Extremist anti-independence propaganda organisation "Scotland in Union" have released their latest Survation poll, and not for the first time it's backfired on them spectacularly by suggesting that the SNP are set to make sweeping gains from the unionist parties in any snap general election. What's new, though, is that it also shows the Tories returning to their once-familiar third place - and given the current seepage of Tory votes to the Brexit Party and elsewhere, it would be a brave person who predicts that they won't be staying there.
Scottish voting intentions for Westminster (Survation):
SNP 41% (+1)
Labour 24% (+1)
Conservatives 22% (-2)
Liberal Democrats 8% (n/c)
On a uniform swing, this would see the SNP make a mammoth net gain of 16 seats, taking them to 51 - not all that far away from their 2015 high watermark of 56. The Tories would be reduced to rubble, losing 10 of their 13 seats. And Labour would be practically wiped out, with Ian Murray once again the last man standing in Edinburgh South (assuming he's still in the party by the time the election comes around). The Lib Dems would break even and retain their current 4 seats.
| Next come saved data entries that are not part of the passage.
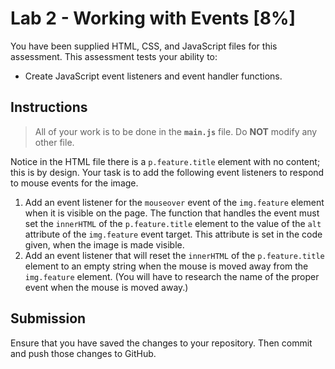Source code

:# Lab 2 - Working with Events [8%]

You have been supplied HTML, CSS, and JavaScript files for this assessment. This assessment tests your ability to:

- Create JavaScript event listeners and event handler functions.

## Instructions

> All of your work is to be done in the **`main.js`** file. Do **NOT** modify any other file.

Notice in the HTML file there is a `p.feature.title` element with no content; this is by design. Your task is to add the following event listeners to respond to mouse events for the image.

1. Add an event listener for the `mouseover` event of the `img.feature` element when it is visible on the page. The function that handles the event must set the `innerHTML` of the `p.feature.title` element to the value of the `alt` attribute of the `img.feature` event target. This attribute is set in the code given, when the image is made visible.
1. Add an event listener that will reset the `innerHTML` of the `p.feature.title` element to an empty string when the mouse is moved away from the `img.feature` element. (You will have to research the name of the proper event when the mouse is moved away.)
## Submission

Ensure that you have saved the changes to your repository. Then commit and push those changes to GitHub.
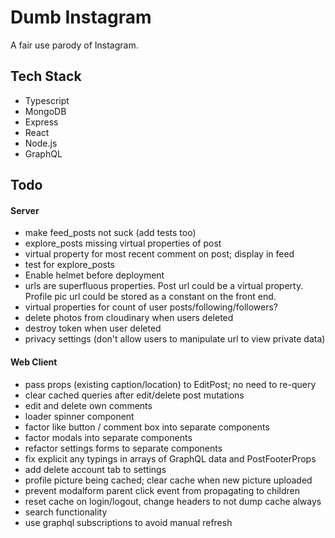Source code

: # Dumb Instagram

A fair use parody of Instagram.

## Tech Stack

- Typescript
- MongoDB
- Express
- React
- Node.js
- GraphQL

## Todo

#### Server

- make feed_posts not suck (add tests too)
- explore_posts missing virtual properties of post
- virtual property for most recent comment on post; display in feed
- test for explore_posts
- Enable helmet before deployment
- urls are superfluous properties. Post url could be a virtual property. Profile pic url could be stored as a constant on the front end.
- virtual properties for count of user posts/following/followers?
- delete photos from cloudinary when users deleted
- destroy token when user deleted
- privacy settings (don't allow users to manipulate url to view private data)

#### Web Client

- pass props (existing caption/location) to EditPost; no need to re-query
- clear cached queries after edit/delete post mutations
- edit and delete own comments
- loader spinner component
- factor like button / comment box into separate components
- factor modals into separate components
- refactor settings forms to separate components
- fix explicit any typings in arrays of GraphQL data and PostFooterProps
- add delete account tab to settings
- profile picture being cached; clear cache when new picture uploaded
- prevent modalform parent click event from propagating to children
- reset cache on login/logout, change headers to not dump cache always
- search functionality
- use graphql subscriptions to avoid manual refresh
As with any "Scotland in Union" poll, the independence figures can be safely ignored because a non-standard question was used to get the desired result (although of course that won't stop the unionist media breathlessly reporting them as if they actually mean something). We've known for many years that asking poll respondents whether they want to "remain in the United Kingdom" produces more favourable results for the anti-independence cause than the standard question. Why that would be the case is anyone's guess - I sometimes wonder if there's a degree of confusion about what the 'United Kingdom' actually is, and if some respondents might wrongly assume they're being asked whether they want to retain the monarchy. But it's not worth worrying about, because we know from the experience of the 2014 referendum that standard independence polling is more accurate than these 'alternative' polls. The most recent standard polling continued to show Yes in the mid-40s or higher.
(And as I always point out, any poll that asks about 'leaving the UK' should not technically be considered an independence poll at all, because it's perfectly possible to leave the UK without becoming independent. We could leave the UK to become a crown dependency, or a freely associated state, or we could become part of another country.)
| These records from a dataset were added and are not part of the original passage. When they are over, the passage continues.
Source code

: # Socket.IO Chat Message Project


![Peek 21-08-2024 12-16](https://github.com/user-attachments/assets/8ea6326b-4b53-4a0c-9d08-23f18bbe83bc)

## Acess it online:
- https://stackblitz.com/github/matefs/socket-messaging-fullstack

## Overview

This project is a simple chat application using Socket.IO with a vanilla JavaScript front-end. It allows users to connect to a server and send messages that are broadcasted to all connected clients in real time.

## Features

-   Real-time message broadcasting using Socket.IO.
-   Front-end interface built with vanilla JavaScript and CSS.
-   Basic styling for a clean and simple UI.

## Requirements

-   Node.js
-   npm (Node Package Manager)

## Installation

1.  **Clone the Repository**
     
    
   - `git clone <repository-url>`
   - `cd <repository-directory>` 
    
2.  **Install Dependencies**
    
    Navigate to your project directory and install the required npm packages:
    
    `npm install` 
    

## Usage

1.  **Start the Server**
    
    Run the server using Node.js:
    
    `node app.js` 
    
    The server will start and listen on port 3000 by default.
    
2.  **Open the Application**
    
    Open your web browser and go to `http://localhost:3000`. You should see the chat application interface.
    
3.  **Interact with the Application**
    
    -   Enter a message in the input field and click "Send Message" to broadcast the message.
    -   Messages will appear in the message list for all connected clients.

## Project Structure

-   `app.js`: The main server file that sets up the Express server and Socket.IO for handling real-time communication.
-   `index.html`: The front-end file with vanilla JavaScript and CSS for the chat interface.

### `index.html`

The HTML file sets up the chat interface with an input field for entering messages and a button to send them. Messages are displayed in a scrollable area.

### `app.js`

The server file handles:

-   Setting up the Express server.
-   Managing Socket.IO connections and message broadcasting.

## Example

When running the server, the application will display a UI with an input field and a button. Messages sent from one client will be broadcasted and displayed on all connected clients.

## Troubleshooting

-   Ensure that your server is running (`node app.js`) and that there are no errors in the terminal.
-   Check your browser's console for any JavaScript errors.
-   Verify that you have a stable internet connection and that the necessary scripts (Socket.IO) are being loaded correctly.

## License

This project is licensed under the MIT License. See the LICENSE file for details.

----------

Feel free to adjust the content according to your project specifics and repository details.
You can tell that "Scotland in Union" are a bit disappointed with the results of the question on when and if the next independence referendum should be held, because their spin is that not holding a referendum at all emerged as "the most popular option with 34% support". What that rather conveniently doesn't mention is that all the other options involved holding a referendum at some point, and the combined support for those pro-referendum options was 57% - which, I think you'll agree, is a rather larger number than 34%.